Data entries
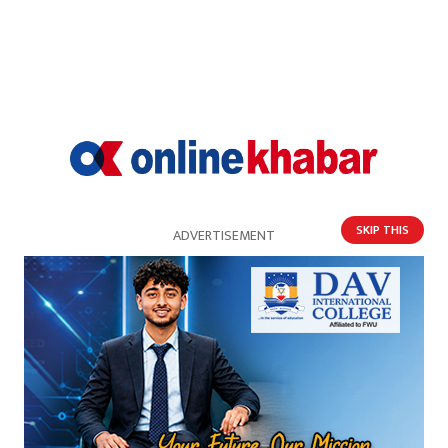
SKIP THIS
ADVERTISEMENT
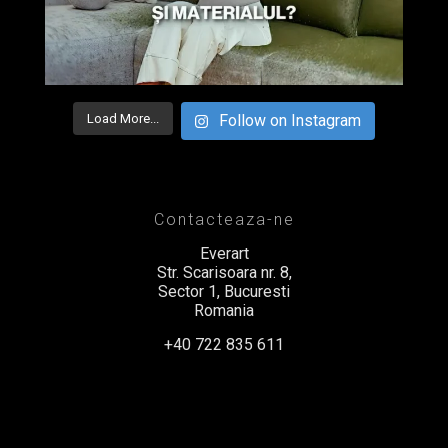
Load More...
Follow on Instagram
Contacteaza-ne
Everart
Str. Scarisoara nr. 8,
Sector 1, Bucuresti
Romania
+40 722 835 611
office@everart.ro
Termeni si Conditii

...

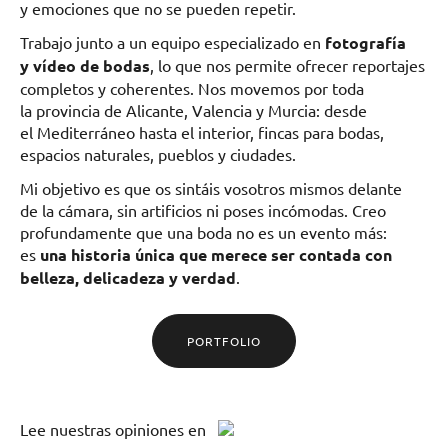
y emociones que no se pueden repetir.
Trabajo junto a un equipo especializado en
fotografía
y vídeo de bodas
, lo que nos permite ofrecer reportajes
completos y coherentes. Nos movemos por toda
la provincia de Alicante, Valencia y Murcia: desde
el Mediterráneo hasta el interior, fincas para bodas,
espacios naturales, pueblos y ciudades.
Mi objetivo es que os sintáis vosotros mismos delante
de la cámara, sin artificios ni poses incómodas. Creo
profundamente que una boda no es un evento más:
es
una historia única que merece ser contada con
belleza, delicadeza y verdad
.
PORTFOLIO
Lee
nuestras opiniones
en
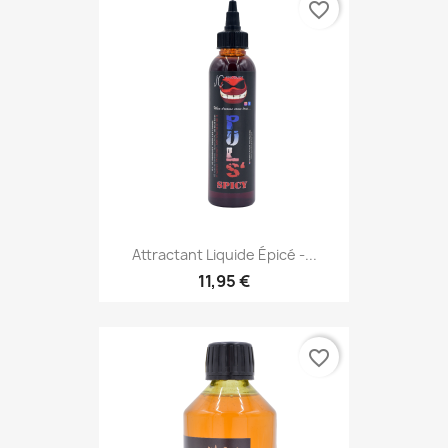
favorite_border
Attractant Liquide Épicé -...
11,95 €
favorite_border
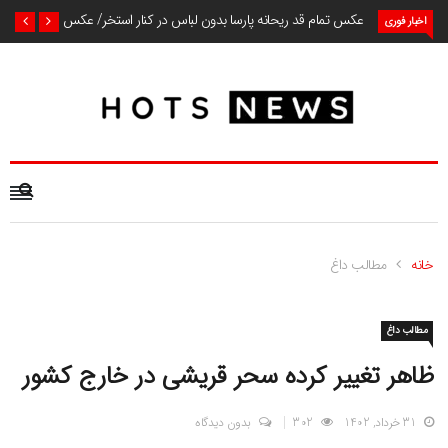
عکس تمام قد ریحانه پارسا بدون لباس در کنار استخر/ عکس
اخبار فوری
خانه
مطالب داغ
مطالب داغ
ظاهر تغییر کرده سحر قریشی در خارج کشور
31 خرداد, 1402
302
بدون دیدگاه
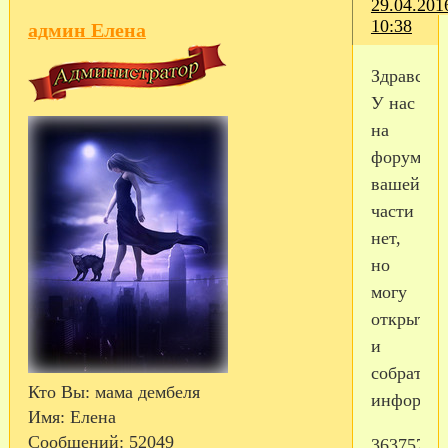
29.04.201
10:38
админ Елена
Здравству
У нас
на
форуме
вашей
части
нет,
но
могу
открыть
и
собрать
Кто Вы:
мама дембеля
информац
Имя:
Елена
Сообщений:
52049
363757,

_The task_
Gather every line above that contains the word "بدون", and list each of those lines in full.

_Expected answer_
عکس تمام قد ریحانه پارسا بدون لباس در کنار استخر/ عکس
بدون دیدگاه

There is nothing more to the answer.